This task calls for printing every entry exactly.

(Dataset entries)

☆ ☆ ☆ ☆

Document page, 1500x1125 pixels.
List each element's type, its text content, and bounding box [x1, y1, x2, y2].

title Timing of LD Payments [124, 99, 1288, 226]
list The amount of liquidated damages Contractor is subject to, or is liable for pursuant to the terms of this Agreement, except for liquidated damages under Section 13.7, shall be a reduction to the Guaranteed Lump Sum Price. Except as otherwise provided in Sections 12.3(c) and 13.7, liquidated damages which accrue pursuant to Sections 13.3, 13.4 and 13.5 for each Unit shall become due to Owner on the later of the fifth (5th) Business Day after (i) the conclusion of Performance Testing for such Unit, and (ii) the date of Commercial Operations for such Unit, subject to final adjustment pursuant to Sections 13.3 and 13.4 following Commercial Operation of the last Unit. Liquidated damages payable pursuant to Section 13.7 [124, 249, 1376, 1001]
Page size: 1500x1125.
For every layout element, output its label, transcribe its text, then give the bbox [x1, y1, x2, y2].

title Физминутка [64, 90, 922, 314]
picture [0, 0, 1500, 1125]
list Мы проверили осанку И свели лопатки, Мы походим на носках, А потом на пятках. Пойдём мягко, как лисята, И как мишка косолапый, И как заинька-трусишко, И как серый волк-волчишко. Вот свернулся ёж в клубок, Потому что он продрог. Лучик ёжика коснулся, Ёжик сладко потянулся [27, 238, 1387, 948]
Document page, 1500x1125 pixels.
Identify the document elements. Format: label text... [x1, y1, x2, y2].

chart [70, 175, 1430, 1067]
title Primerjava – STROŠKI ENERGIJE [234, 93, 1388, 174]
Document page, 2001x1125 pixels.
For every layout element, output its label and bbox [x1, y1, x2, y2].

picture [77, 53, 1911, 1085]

☆ ☆ ☆ ☆

Answer section:
Document page, 1500x1125 pixels.
List each element's type, its text content, and bounding box [x1, y1, x2, y2].

title Timing of LD Payments [124, 99, 1288, 226]
list The amount of liquidated damages Contractor is subject to, or is liable for pursuant to the terms of this Agreement, except for liquidated damages under Section 13.7, shall be a reduction to the Guaranteed Lump Sum Price. Except as otherwise provided in Sections 12.3(c) and 13.7, liquidated damages which accrue pursuant to Sections 13.3, 13.4 and 13.5 for each Unit shall become due to Owner on the later of the fifth (5th) Business Day after (i) the conclusion of Performance Testing for such Unit, and (ii) the date of Commercial Operations for such Unit, subject to final adjustment pursuant to Sections 13.3 and 13.4 following Commercial Operation of the last Unit. Liquidated damages payable pursuant to Section 13.7 [124, 249, 1376, 1001]
Page size: 1500x1125.
For every layout element, output its label, transcribe its text, then give the bbox [x1, y1, x2, y2].

title Физминутка [64, 90, 922, 314]
picture [0, 0, 1500, 1125]
list Мы проверили осанку И свели лопатки, Мы походим на носках, А потом на пятках. Пойдём мягко, как лисята, И как мишка косолапый, И как заинька-трусишко, И как серый волк-волчишко. Вот свернулся ёж в клубок, Потому что он продрог. Лучик ёжика коснулся, Ёжик сладко потянулся [27, 238, 1387, 948]
Document page, 1500x1125 pixels.
Identify the document elements. Format: label text... [x1, y1, x2, y2].

chart [70, 175, 1430, 1067]
title Primerjava – STROŠKI ENERGIJE [234, 93, 1388, 174]
Document page, 2001x1125 pixels.
For every layout element, output its label and bbox [x1, y1, x2, y2].

picture [77, 53, 1911, 1085]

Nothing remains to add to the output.